ONA “Sadık” şeklinde ismiyle hitap ettiğimiz için bize çok
içerliyor, sitem ediyor; alışamadı bir türlü. Zaten yılda iki defa ya
görüşüyoruz, ya görüşmüyoruz. Be adam, isminle hitap etsek ne olur, etmesek ne
olur! Memleketin en muhteşem bakımevindesin. Biz buraya bakımevi demiyoruz
gerçi, bakımevi eski bir tabir. Burası bir “Mutlu Yaşam Merkezi”…

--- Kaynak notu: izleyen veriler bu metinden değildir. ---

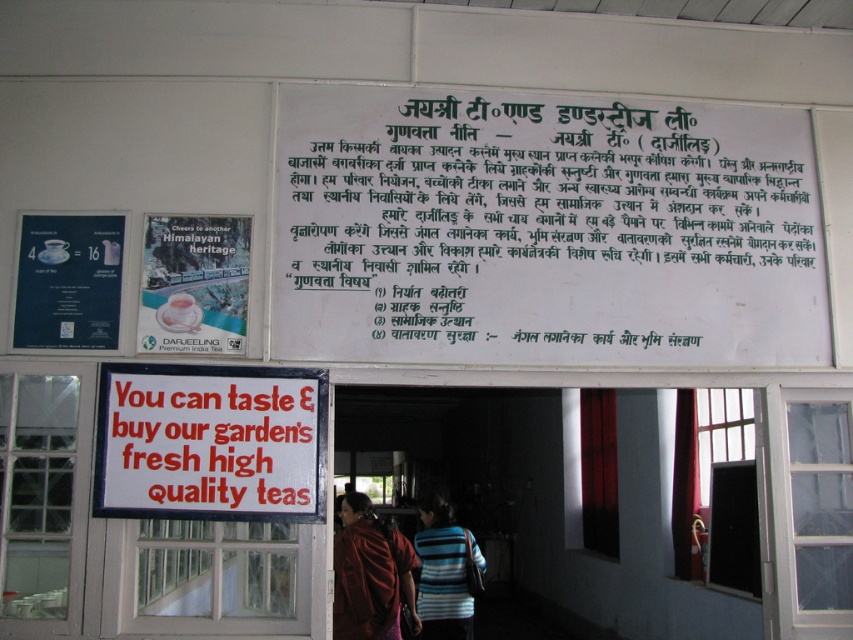
Question: Which point is closer to the camera?

Choices:
 (A) (460, 547)
 (B) (645, 202)
 (C) (241, 323)

Answer: (C)

Question: Does matte red blouse at center appear over striped fabric sweater at center?

Choices:
 (A) yes
 (B) no

Answer: (A)

Question: Can you confirm if matte black cup at upper left is bigger than matte red blouse at center?

Choices:
 (A) yes
 (B) no

Answer: (B)

Question: Does white matte sign at center lie behind matte black cup at upper left?

Choices:
 (A) yes
 (B) no

Answer: (B)

Question: Which point is farther to the camera?

Choices:
 (A) (68, 340)
 (B) (195, 342)
 (C) (403, 573)

Answer: (C)

Question: Among these objects, which one is farthest from the camera?

Choices:
 (A) matte red blouse at center
 (B) white matte sign at center
 (C) white paper poster at upper center

Answer: (A)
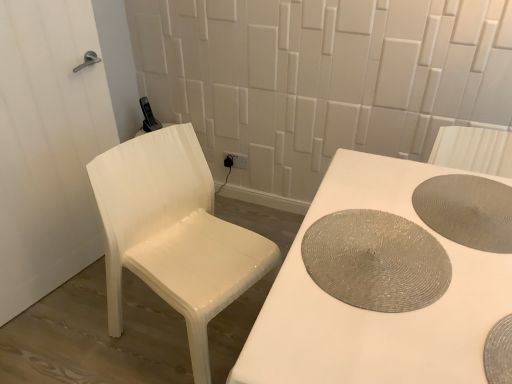
Question: From a real-world perspective, relative to white glossy door at left, is silver textured placemat at bottom right, acting as the first manhole cover starting from the front, vertically above or below?

Choices:
 (A) above
 (B) below

Answer: (A)

Question: Considering the positions of silver textured placemat at bottom right, acting as the first manhole cover starting from the front, and white glossy door at left in the image, is silver textured placemat at bottom right, acting as the first manhole cover starting from the front, bigger or smaller than white glossy door at left?

Choices:
 (A) big
 (B) small

Answer: (B)

Question: Which object is the closest to the white glossy chair at left?

Choices:
 (A) white glossy door at left
 (B) silver textured placemat at bottom right, acting as the first manhole cover starting from the front
 (C) shiny metallic placemat at table right, placed as the 2th manhole cover when sorted from front to back
 (D) matte gray placemat at right, the 1th manhole cover when ordered from back to front

Answer: (A)

Question: Which is farther from the matte gray placemat at right, the 3th manhole cover from the front?

Choices:
 (A) white glossy chair at left
 (B) shiny metallic placemat at table right, arranged as the second manhole cover when viewed from the back
 (C) silver textured placemat at bottom right, acting as the first manhole cover starting from the front
 (D) white glossy door at left

Answer: (D)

Memleket dediysem de, hani eskisi gibi Türkiye
Cumhuriyeti ile sınırlı bir coğrafya gelmesin aklınıza. Eğitim, sağlık gibi
birçok sektörün tek elden organize edildiği, Avrupa’nın bir kısmını, Orta Asya’yı,
Orta Doğu’yu da içine alan bir alandan bahsediyorum. Eski Balkanlardan tutun,
yeni Çin sınırına kadar birçok bölgeden insanın kaldığı bir yer burası. Mutlu
Yaşam Merkezi, dünyanın en yeni, en gelişmiş teknolojisi ile donatılmış
durumda. Sakinlerini mutlu etmek için her şey düşünülmüş. Siz kırk yıl
düşünseniz (düşünmenize gerek yok, zaten yapılmışı var) aklınıza gelmeyecek her
türlü imkâna sahip.
Hâliyle MYM’nin sakinleri de dünyanın en seçkin
insanlarından oluşuyor. İçlerinde prensler, prensesler mi ararsınız,
milyonerler mi dersiniz, çoktan pişman olmuş ama bir türlü ölemeyen bilim
adamları, bakanlar, başbakanlar, başkanlar mı dersiniz? Orta geçmişte de olsa
bütün haber bültenlerinin hikâyesini oluşturan, giriş, gelişme ve sonucunda
etkili olan ne kadar insan varsa orada. Dedem mi? O yüksek bürokrat değil,
zengin değil, kraliyet ailesinden de değil ama buna rağmen yine de bu seçkin
insanların arasında kendisine yer bulmayı başarmış. Nasıl mı?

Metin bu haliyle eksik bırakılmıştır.